▶ _EXERCISE DIRECTIONS_
Take the lines below between the one holding "left wrist: (290, 895, -12)" and the one holding "right ankle: (1324, 1133, 8)", inclusive, and copy them exactly. Add nothing.

___ EXTRACTED ENTRIES

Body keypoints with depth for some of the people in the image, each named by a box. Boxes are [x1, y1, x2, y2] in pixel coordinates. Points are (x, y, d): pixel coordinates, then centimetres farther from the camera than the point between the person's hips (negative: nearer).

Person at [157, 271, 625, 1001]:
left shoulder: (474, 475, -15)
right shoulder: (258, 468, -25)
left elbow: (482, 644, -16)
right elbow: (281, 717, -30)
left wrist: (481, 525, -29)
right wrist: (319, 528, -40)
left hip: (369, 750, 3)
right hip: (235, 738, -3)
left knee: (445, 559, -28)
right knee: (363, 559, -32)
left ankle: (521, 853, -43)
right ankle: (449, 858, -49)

______
___ EXTRACTED ENTRIES

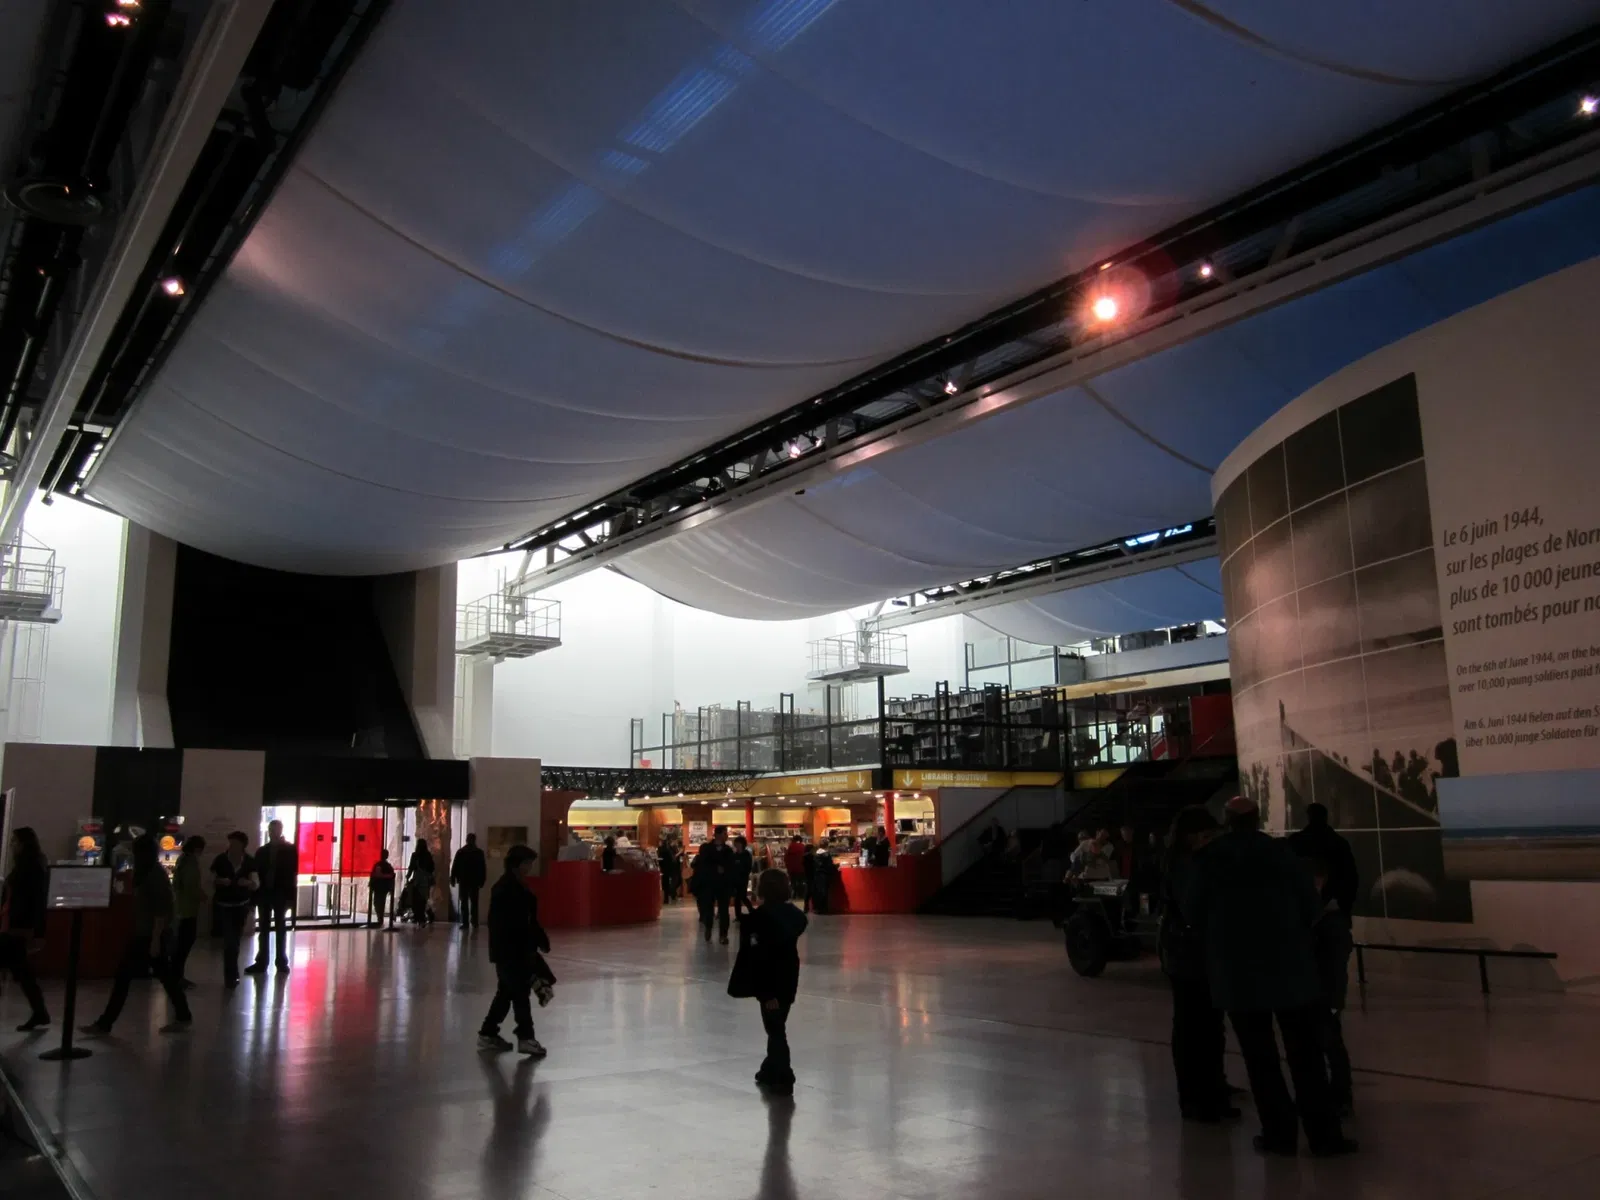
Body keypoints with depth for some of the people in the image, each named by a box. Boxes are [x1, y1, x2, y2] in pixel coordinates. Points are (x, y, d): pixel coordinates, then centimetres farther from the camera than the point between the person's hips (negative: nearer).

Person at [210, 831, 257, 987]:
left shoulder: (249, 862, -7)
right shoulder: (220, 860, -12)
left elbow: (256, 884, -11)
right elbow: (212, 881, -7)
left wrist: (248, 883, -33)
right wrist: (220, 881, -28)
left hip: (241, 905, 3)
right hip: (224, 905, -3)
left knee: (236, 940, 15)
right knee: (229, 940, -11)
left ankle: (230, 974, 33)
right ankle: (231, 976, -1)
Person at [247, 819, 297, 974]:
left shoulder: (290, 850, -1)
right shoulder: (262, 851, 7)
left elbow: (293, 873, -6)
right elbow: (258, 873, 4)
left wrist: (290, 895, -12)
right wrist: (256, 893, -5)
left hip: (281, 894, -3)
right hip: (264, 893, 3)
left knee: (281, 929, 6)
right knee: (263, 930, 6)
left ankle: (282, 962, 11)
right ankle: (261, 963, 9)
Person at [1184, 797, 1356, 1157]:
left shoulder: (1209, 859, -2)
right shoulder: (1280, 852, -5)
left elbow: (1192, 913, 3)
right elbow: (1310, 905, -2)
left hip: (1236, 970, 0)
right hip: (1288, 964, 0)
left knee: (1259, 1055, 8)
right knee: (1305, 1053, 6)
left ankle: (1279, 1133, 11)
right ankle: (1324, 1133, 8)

______

▶ _TASK ANSWER_
left wrist: (290, 895, -12)
right wrist: (256, 893, -5)
left hip: (281, 894, -3)
right hip: (264, 893, 3)
left knee: (281, 929, 6)
right knee: (263, 930, 6)
left ankle: (282, 962, 11)
right ankle: (261, 963, 9)
Person at [1184, 797, 1356, 1157]:
left shoulder: (1209, 859, -2)
right shoulder: (1280, 852, -5)
left elbow: (1192, 913, 3)
right elbow: (1310, 905, -2)
left hip: (1236, 970, 0)
right hip: (1288, 964, 0)
left knee: (1259, 1055, 8)
right knee: (1305, 1053, 6)
left ankle: (1279, 1133, 11)
right ankle: (1324, 1133, 8)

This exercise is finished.